As new media have evolved and attracted children’s interest, advertisers have migrated to these venues along with youth audiences. Food marketers have established Internet Web sites that offer games and other attractive entertainment options for children, creating a media experience that is a commercial promotion. Product-based so-called advergames allow children to play virtual games with popular brand characters such as Chester Cheeto or Tony the Tiger, blurring boundaries between commercial and entertainment content in a manner that federal regulations prohibit on television. More than half of the food advertisements on children’s television programs now promote such product-based Web sites.
Other innovations in marketing food products to children include in-game advertising, placed within video games ; viral marketing, in which consumers share product-related messages with friends to receive rewards ; and promotional activities in schools. Collectively, these efforts comprise a significant expansion of the overall commercial environment targeted at youth, which many now describe as the commercialization of childhood.
Effects of Food Advertising on Children
Food marketing plays a significant role in shaping children’s nutritional knowledge, eating habits, and weight status. Heavy exposure to televised food advertising is associated with nutritional misperceptions: the greater the exposure to food advertising, the greater the likelihood that unhealthy items will be judged as healthy and nutritious. Numerous experiments show short-term effects on children’s attitudes and product preferences for foods. Amount of television exposure is positively correlated with children’s ability to correctly identify product brands and with their consumption of advertised brands.
The most comprehensive review of studies examining the effects of food marketing on children was conducted by the IOM in 2006. The IOM report concluded that (1) there is strong evidence that advertising influences the short-term food consumption of children aged 2 to 11 years; (2) there is moderate evidence that advertising influences the regular diet of children 2 to 5 years of age, and weak evidence (ie, more studies are needed) that it influences children 6 to 11 years of age; and (3) there is strong evidence that exposure to advertising is associated with adiposity in children 2 to 11 years of age and teens 12 to 18 years of age. The report summarized its findings by observing that “food and beverage marketing practices geared to children and youth are out of balance with healthful diets, and contribute to an environment that puts their health at risk.” (p374)

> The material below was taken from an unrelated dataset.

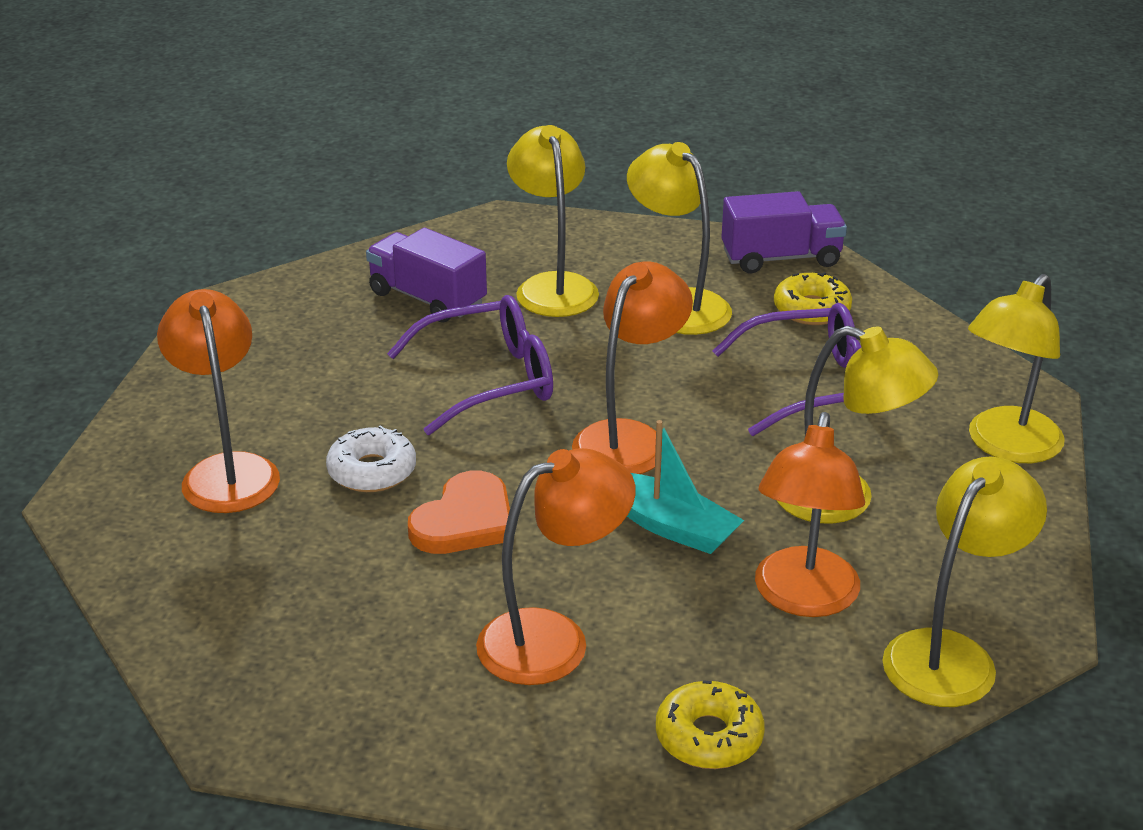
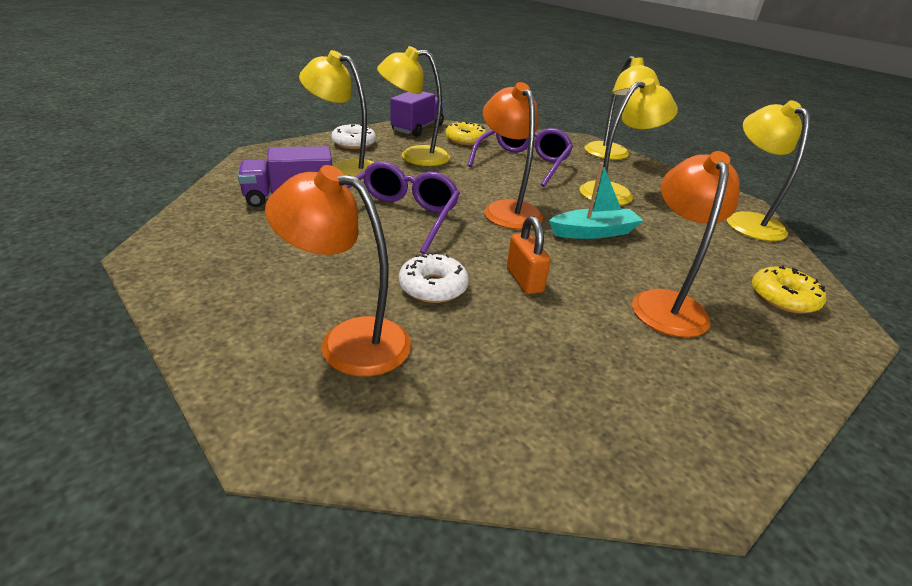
camera: 55 degrees left, 0 degrees up
(465, 520) = (524, 280): orange heart -> orange padlock
(638, 250) = (354, 143): none -> white donut
(803, 598) = (682, 230): orange lamp -> none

The conclusion that advertising to children works as intended is clear, if unremarkable. In an ideal world, parents would refuse children’s purchase influence requests for unhealthy foods, negating much of the impact of advertising. In practice, parents have a high rate of yielding to children’s requests. Furthermore, most children begin to purchase snack foods with their own money as early as 8 years of age. Thus, given that children’s exposure to media marketing messages for unhealthy food products is now well established as a significant contributor to childhood obesity, this article reviews possible tactics and strategies that might mitigate the health risks posed in this area.